First Hit: Oliver Stone is on his game – excellent film about a man who wanted to let us know that the US Government has been spying on us without our permission.
I won’t often get political in film reviews, however, nearly two years ago I saw a film called “Citizenfour” which was a Laura Poitras documentary film about Edward Snowden. I indicated then that I thought everyone needs to see how the US Government could use their existing technology to spy on anyone they wanted to.
This new Stone film uses the filming of the Poitras’ documentary as it’s center point plot device to fill in the picture in a fuller way. Stone tells the story leading up to Snowden (played by Joseph Gordon-Levitt) making the choice to copy data files from the NSA’s database and share them with the media (Briton’s "The Guardian" newspaper was the first) from his hotel room in Hong Kong. This hotel room is where most of Citizenfour was shot and those events were effectively reproduced here by Stone.
Playing Poitras in Oliver's film was Melissa Leo, “The Guardian” correspondent, Ewen MacAskill, is played by Tom Wilkinson and Zachary Quinto played Snowden’s lawyer Glenn Greenwald. These were the people Snowden entrusted with the absconded data.
The film traces Edward’s path from a young man trying to get into the “Special Forces" because he wanted to do something for his country after 9/11. However, because of his weak and broken leg bones, he receives an Administrative Discharge from the Army. He then interviews with and joins the CIA. After joining the agency, he begins to date Lindsay Mills (Shailene Woodley) who teaches a creative dance, is a photographer and is very liberal.

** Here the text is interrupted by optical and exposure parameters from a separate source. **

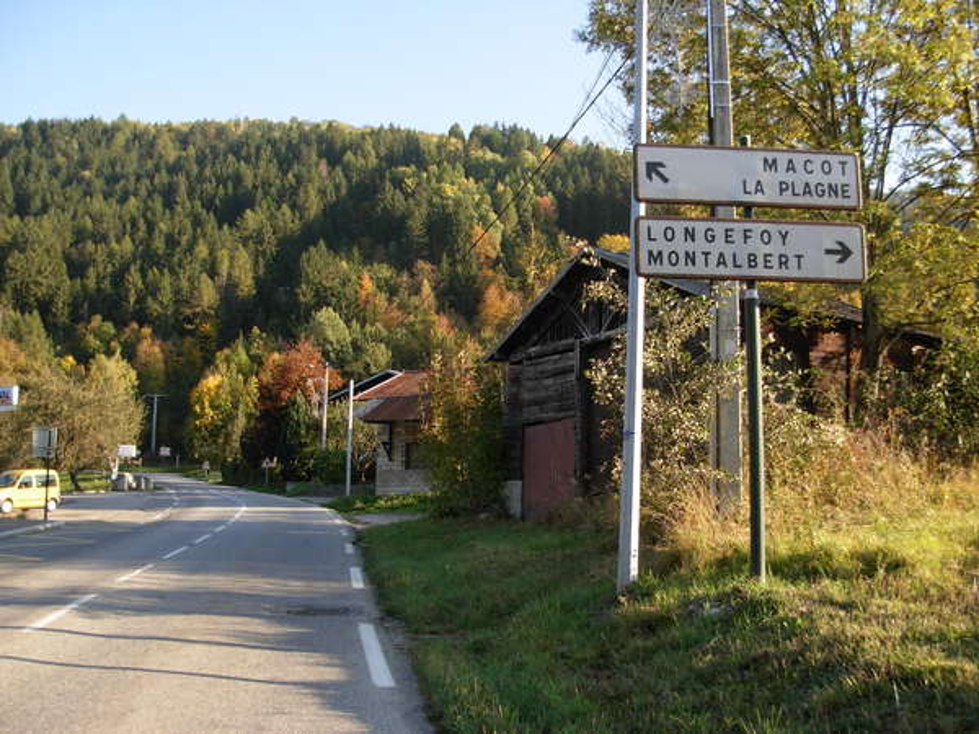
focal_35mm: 38
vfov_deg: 37.7
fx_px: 1075
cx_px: 490
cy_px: 367
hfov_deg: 49.0
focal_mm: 6.3
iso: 79
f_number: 2.9
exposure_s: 1/242
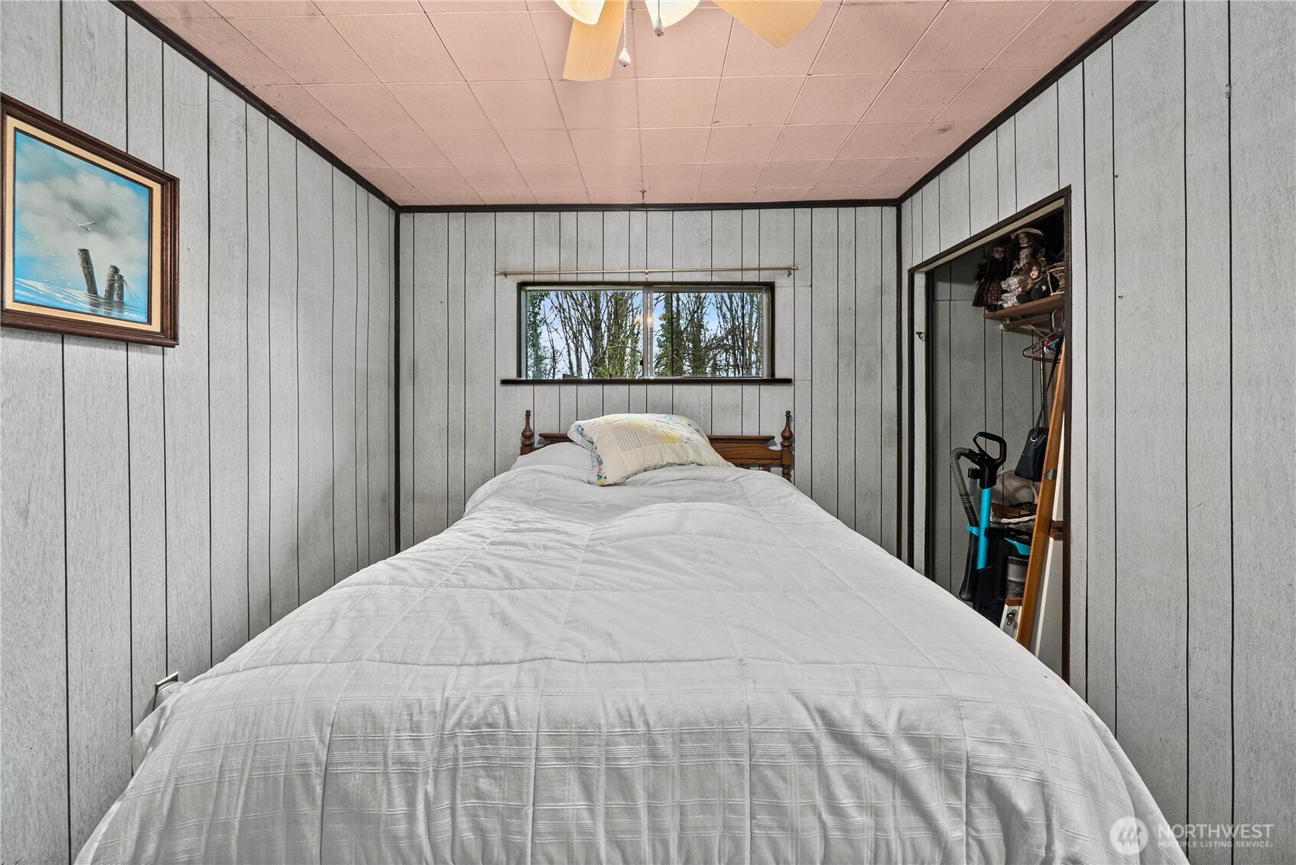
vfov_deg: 90.1
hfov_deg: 112.6
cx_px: 648
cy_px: 432
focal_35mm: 12
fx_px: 432
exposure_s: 1/1.67
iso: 1000
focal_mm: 12
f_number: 10
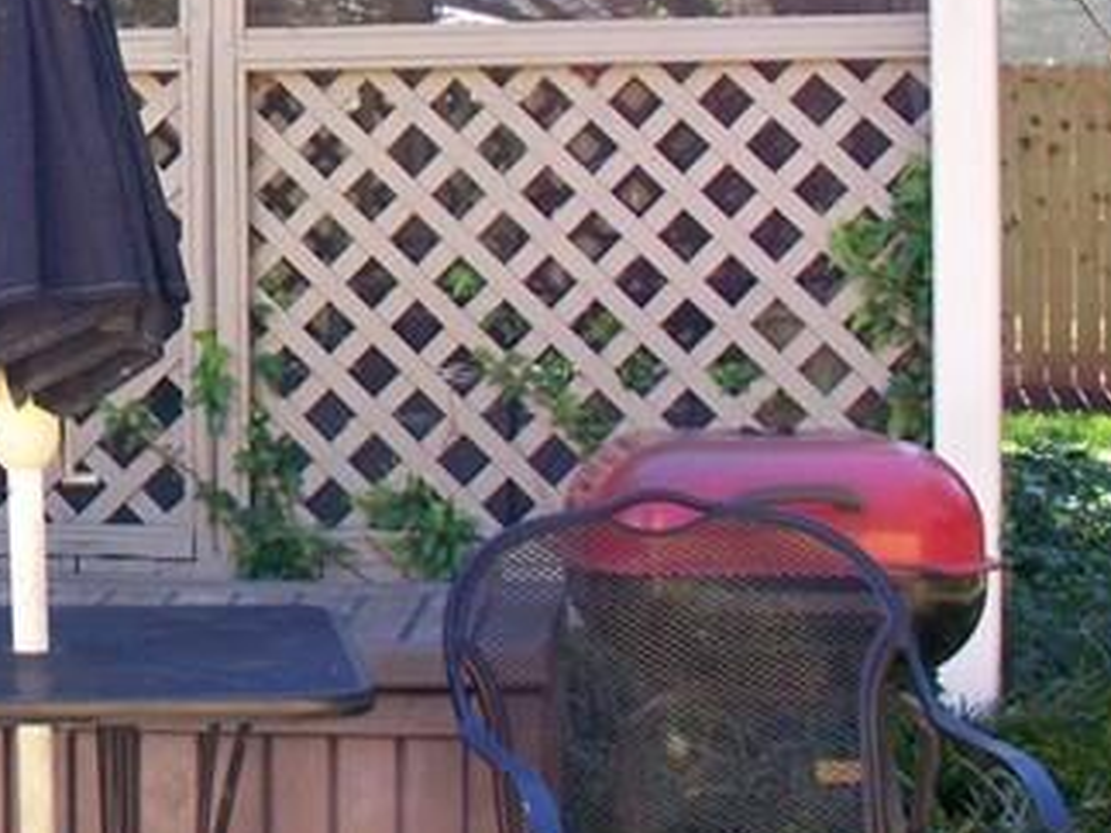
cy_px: 0
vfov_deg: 13.2
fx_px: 3561
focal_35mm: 111
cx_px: -323
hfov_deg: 16.8
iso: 100
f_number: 2.8
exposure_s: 1/200
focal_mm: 7.54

This relationship is important to Snowden and it is a key to his seeing the everything more openly. The film has to tell a convincing story and, in my book, effectively does so. It provides enough information about how the data collection systems work. It gives you Snowden slowly realizing that what he’s doing, in his mind, is wrong. It gives you the struggle Edward and Lindsay have about his secret work, and how their love helped him make his decisions.
The sets of where Snowden worked were wonderfully constructed and gave the sense of the power behind computer data gathering. And although this film is 134 minutes long, I cannot think of where one scene could be cut to reduce the running time. Yes, this film is weighted towards Snowden’s view of the world and the rightness of the data he collected and distributed. And in my view it needs to push this view because the US Government is one hell of a spying machine and you do not know if you’ve been in their sites.
Gordon-Levitt was a perfect Snowden. And during the end and in the credits, where the real Snowden appears on the screen, you can see why Gordon-Levitt was selected. He not only looks like him, but he got Snowden’s speech pattern down as well. Leo, Wilkinson and Quinto were wonderful as the team supporting Snowden in the Hong Kong hotel room. Woodley was sublime. It was her that created the chemistry that made the relationship and much of the film work. I also appreciated Nicholas Cage as Hank Forrester an older, one-time coder, instructor to Snowden and one who fell out of grace with the CIA and was left to manage their cyber museum. Kieran Fitzgerald and Oliver Stone wrote an effective screenplay which wonderfully bounced from period to period without losing momentum. Stone did a fantastic job of bring this story to life in a way that made it interesting. Scenes were set up beautifully. I suggest that everyone see this film and Poitras’ film "Citizenfour".
Overall: This was a fully engaging film about someone who has bucked our government and made them think (and blink).